USF grad starts Paleo dessert company

USF alumna Jordann Windschauer’s dessert company, Base Culture offers, various Paleolithic snacks including granola, banana bread and a sampler box. SPECIAL TO THE ORACLE/RUSSELL NAY

Simple. Natural. Primal.

Ask the average person to describe his or her diet, and you are unlikely to hear these words leave their mouths. USF alumna Jordann Windschauer doesn’t only illustrate her food as such, but has modeled her business after this portrayal as well.

Windschauer, a St. Petersburg native, founded Base Culture, a company that specializes in making desserts and snacks to suit the Paleolithic diet.

Also known as the Caveman or Stone Age Diet, the Paleo Diet became popular several years ago. Its main guideline is that people can only eat what was available to humans in the Paleolithic period. This includes meat, seafood, vegetables, fruits, nuts and seeds. It also means no dairy, sugar, salt, processed foods and grains.

Windschauer was first introduced to the Paleo lifestyle when she joined a CrossFit gym following graduation. Members of the gym did a 30-day Paleo challenge shortly after she joined. She took part in the challenge to get involved and make friends. She was so impressed with the health benefits she witnessed after the first 30 days that she decided to try it for another 30 more to “make sure that it wasn’t a fluke.”

- **Material shown**:
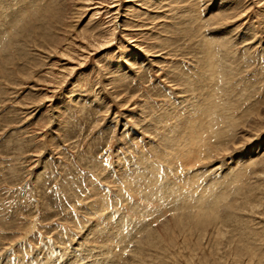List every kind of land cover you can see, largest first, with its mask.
I'll return each instance as SVG.
<instances>
[{
  "label": "rangeland",
  "instance_id": "1",
  "mask_svg": "<svg viewBox=\"0 0 264 264\" xmlns=\"http://www.w3.org/2000/svg\"><path fill=\"white\" fill-rule=\"evenodd\" d=\"M262 160L264 0H0V264H264Z\"/></svg>",
  "mask_w": 264,
  "mask_h": 264
},
{
  "label": "bare ground",
  "instance_id": "2",
  "mask_svg": "<svg viewBox=\"0 0 264 264\" xmlns=\"http://www.w3.org/2000/svg\"><path fill=\"white\" fill-rule=\"evenodd\" d=\"M118 18V17H117ZM107 46V45H106ZM103 48V47H102ZM101 49V48H100ZM158 56V55H157ZM211 58H212V56H211ZM211 58H210V60H211ZM222 62V61H221ZM221 62H220V64H221ZM211 67V66H210ZM212 68V67H211ZM212 70H213V68H212ZM206 103V102H205ZM210 103V102H209ZM208 103V104H209ZM204 105H206V104H204ZM206 107V106H205ZM208 109V108H207ZM209 109H210V106H209ZM209 109H208V111H209ZM216 109V108H215ZM206 112V111H205ZM204 112V113H205ZM213 113V112H212ZM199 114V113H198ZM215 114V113H214ZM216 116V115H215ZM262 117V116H261ZM245 127V126H244ZM211 129V128H210ZM192 133H194V131H192ZM206 133V132H205ZM234 133V132H233ZM202 135V134H201ZM195 136V135H194ZM233 136H234V134H233ZM192 137H193V135H192ZM201 143V142H200ZM207 146V145H206ZM259 155V154H258ZM261 155V154H260ZM263 158V157H262ZM195 160V159H194ZM206 160V159H205ZM257 160V159H256ZM199 161V160H198ZM262 161H264V160H262ZM262 161H261V164H262ZM264 163V162H263ZM249 164V163H248ZM264 165V164H263ZM250 167V166H249ZM243 168V167H242ZM264 168V167H263ZM249 169V168H248ZM241 170V169H240ZM262 170H264V169H262ZM241 173H242V171H240ZM248 172H250V171H248ZM264 171H262V173H263ZM240 173V174H241ZM244 174V173H243ZM242 174V175H243ZM246 174V173H245ZM250 174H252V173H250ZM248 175V174H247ZM221 176V175H220ZM262 177H263V174L261 175ZM260 176V177H261ZM239 177V176H238ZM242 177V176H241ZM246 177V176H245ZM261 177V178H262ZM235 179V178H234ZM190 180V179H189ZM194 180V179H193ZM239 180V179H238ZM233 181V180H232ZM242 181H244V180H242ZM166 182V181H165ZM195 182V181H194ZM234 182V181H233ZM236 182H238V181H236ZM190 183V182H189ZM235 183V182H234ZM233 184V183H232ZM237 185V184H236ZM233 186V185H232ZM247 186V185H246ZM245 186V187H246ZM256 186V185H255ZM259 187H261V186H259ZM183 188V187H182ZM237 190V189H236ZM260 190V189H259ZM256 191V190H255ZM231 192V191H230ZM244 194H246V192L244 193ZM249 194V193H248ZM262 194V193H261ZM258 195H259V193H258ZM229 196V195H228ZM226 197V196H225ZM247 197L249 198V196L247 195ZM254 197V196H253ZM241 198H243V197H241ZM251 198V197H250ZM226 199V198H225ZM224 199V200H225ZM211 200V199H210ZM218 200H221L220 198L218 199L216 196L213 198V200H211L212 202H213V204H215V205H217V203L219 202ZM249 200H251V199H249ZM255 200V199H254ZM221 202H223V200L221 201ZM250 203H251V201H250ZM219 204H221L220 202H219ZM255 204V203H254ZM215 205L214 206H212L211 208L212 209H214L215 208ZM244 205V204H243ZM252 205V204H251ZM208 206H210L209 205V203H208ZM219 206V205H218ZM222 207V206H221ZM230 207V206H229ZM242 207V206H241ZM191 208V207H190ZM205 208H207V206L205 207ZM218 209H219V207H217ZM243 208H244V206H243ZM218 209H216V210H218ZM220 210V209H219ZM237 210V209H236ZM241 210V209H240ZM191 212V211H190ZM207 212V211H206ZM215 212H217V211H215ZM214 212V213H215ZM226 212V211H225ZM222 213V212H221ZM240 213H242V212H240ZM245 213V212H244ZM205 214V213H204ZM203 213H202V215H204ZM222 214H224L225 215V213H222ZM181 215V214H180ZM189 215H190V213H189ZM200 216H201V214H199ZM206 215V214H205ZM208 215V214H207ZM216 217V216H215ZM219 217V219H220V216H218ZM222 217V216H221ZM243 217V216H242ZM242 217H241V219H242ZM188 218H191L192 219V217H188ZM194 218V217H193ZM244 218V217H243ZM240 219V220H241ZM196 221V220H195ZM197 223H199L200 225H203V224H212L213 222H216L217 221V219H215V218H212V217H206V218H202L201 220L200 219H197ZM238 221H239V217L236 215H233V214H228L227 213V215L225 216V217H222V220H220V222H223L225 225L226 224H231V225H233L234 227H236L237 225V227H239V224H238ZM242 221H245V220H242ZM241 221V222H242ZM187 222V221H186ZM192 222H193V220H192ZM151 223V222H150ZM176 223V222H175ZM245 224V223H244ZM176 225H179V223H176ZM166 227H168V226H166ZM231 227V226H230ZM233 227V228H234ZM220 228V227H219ZM225 229V228H224ZM236 229V228H235ZM222 230H220V232H221ZM251 231V230H250ZM249 231V232H250ZM154 232V231H153ZM156 232V231H155ZM154 232V234H156ZM219 232V233H220ZM258 232V231H257ZM233 233V232H232ZM220 235V234H219ZM98 237H100V235H99V233H98ZM156 237V236H155ZM241 238H244L243 240L245 241V240H247L248 238H247V236H243V237H241ZM142 240V239H141ZM140 240V241H141ZM143 240H144V242H145V244H150L152 241H153V234L152 233H148L146 236H144L143 237ZM142 242V241H141ZM243 242V241H242ZM139 248V247H138ZM147 249V248H146ZM138 250H140V249H138ZM143 250V249H142ZM145 250V249H144ZM145 253H147V251L145 250L144 251ZM137 253V252H136ZM145 253H141V254H144L145 255ZM144 255H142V256H144ZM71 256V255H70ZM117 256V255H116ZM102 257H104V256H102ZM134 257H136V256H134ZM79 257H78V255L75 257V259L71 262L72 264H79V259H78ZM105 258V257H104ZM135 259V258H134ZM139 259H141V257H139ZM81 260V259H80ZM100 260V259H99ZM98 260V261H99ZM101 261V260H100ZM108 261V260H107ZM120 261V260H119ZM133 261V260H132ZM135 261H137V260H135ZM103 262H104V260H103ZM117 262V261H116ZM140 262H141V260H140ZM106 263V262H105ZM104 263V264H105ZM108 263V262H107ZM106 263V264H107ZM113 263H114V261H113ZM137 263H139V262H137ZM82 264H83V262H82Z\"/></svg>",
  "mask_w": 264,
  "mask_h": 264
}]
</instances>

- **Tasks**:
[a] From the Base Culture article, copy the passage starting at "Ask the average" and ending at "foods and grains.".
[b] According to the Base Culture article, by what other names is the Paleo Diet known?
The records are not needed here.

- **Worked answers**:
[a]
Ask the average person to describe his or her diet, and you are unlikely to hear these words leave their mouths. USF alumna Jordann Windschauer doesn’t only illustrate her food as such, but has modeled her business after this portrayal as well.

Windschauer, a St. Petersburg native, founded Base Culture, a company that specializes in making desserts and snacks to suit the Paleolithic diet.

Also known as the Caveman or Stone Age Diet, the Paleo Diet became popular several years ago. Its main guideline is that people can only eat what was available to humans in the Paleolithic period. This includes meat, seafood, vegetables, fruits, nuts and seeds. It also means no dairy, sugar, salt, processed foods and grains.

[b] The Caveman or Stone Age Diet.